## WHAT THIS TASK INVOLVES
The pictures stay out; everything else in the entries below must be returned exactly.

## TASK INPUTS

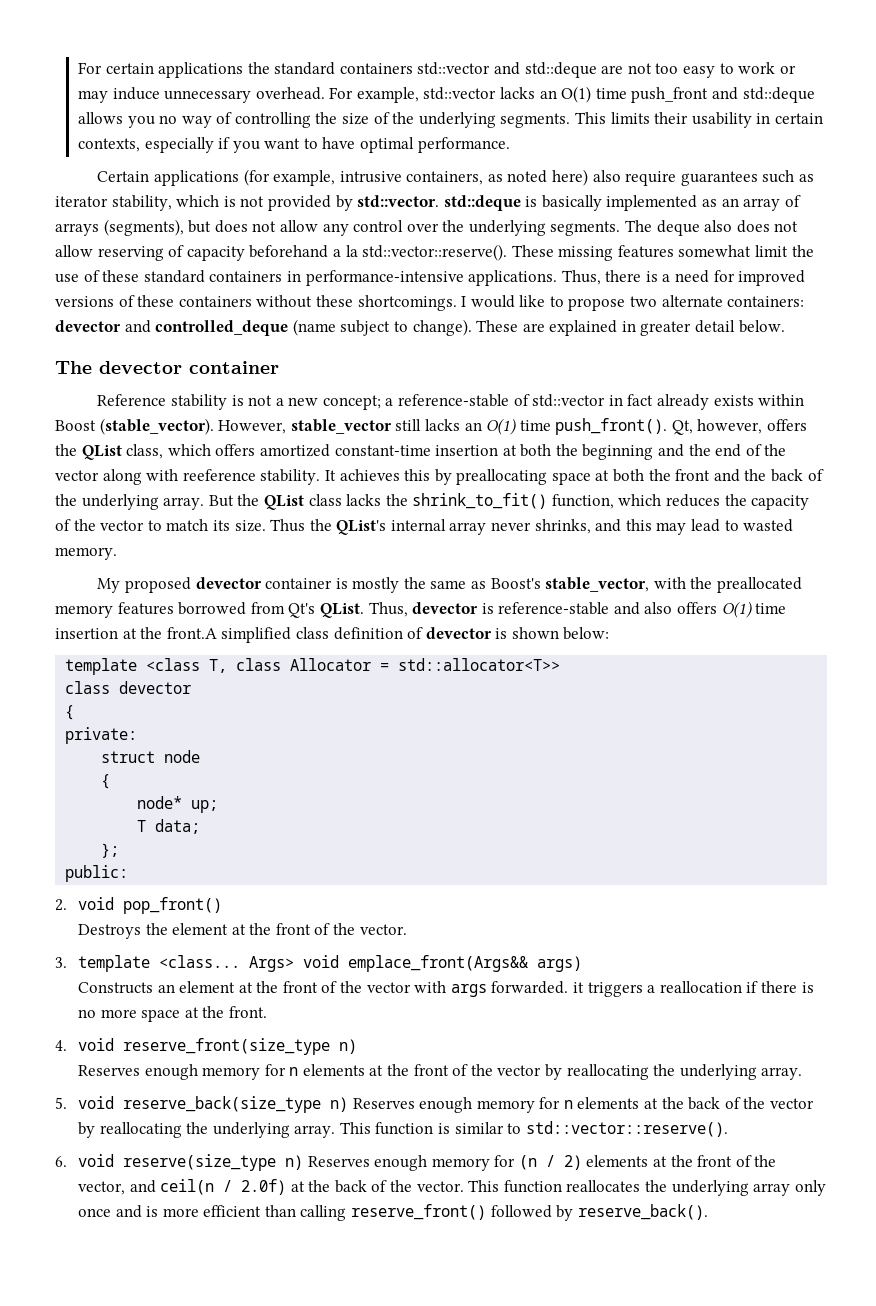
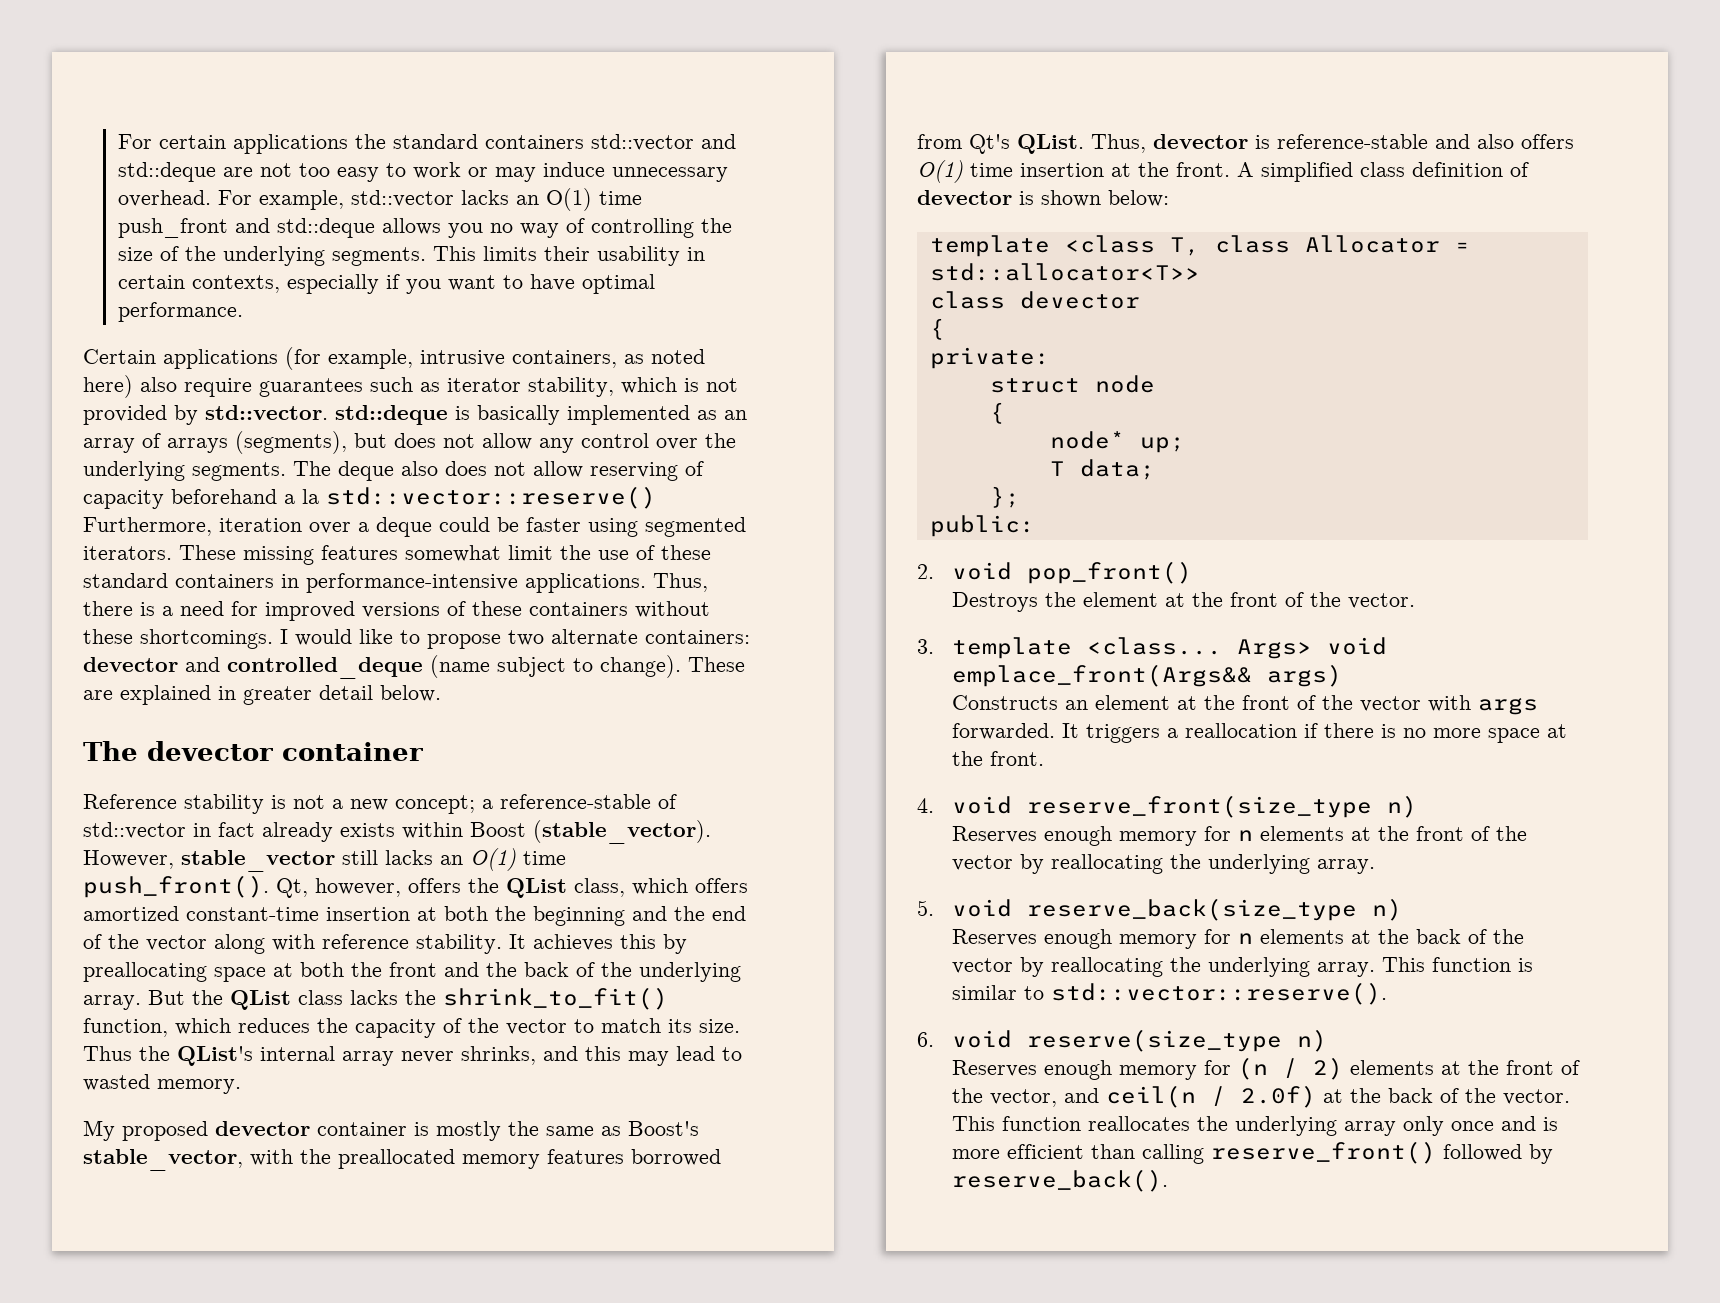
[362,244,508,261] std::vector::reserve(). -> [326,486,656,509] [83,517,746,537] [83,546,172,560] std::vector::reserve() Furthermore, iteration over a deque could be faster using segmented iterators.
[182,469,256,481] reeference -> [322,934,409,949] reference
[166,627,217,639] front.A -> [1176,162,1254,177] front. A
[573,982,585,993] it -> [1062,723,1080,738] It
(348, 1104) none -> (1403, 909) //
(303, 1162) none -> (1328, 1040) //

## EXPECTED ANSWER
[362,244,508,261] std::vector::reserve(). -> [326,486,656,509] [83,517,746,537] [83,546,172,560] std::vector::reserve() Furthermore, iteration over a deque could be faster using segmented iterators.
[182,469,256,481] reeference -> [322,934,409,949] reference
[166,627,217,639] front.A -> [1176,162,1254,177] front. A
[573,982,585,993] it -> [1062,723,1080,738] It
(348, 1104) none -> (1403, 909) //
(303, 1162) none -> (1328, 1040) //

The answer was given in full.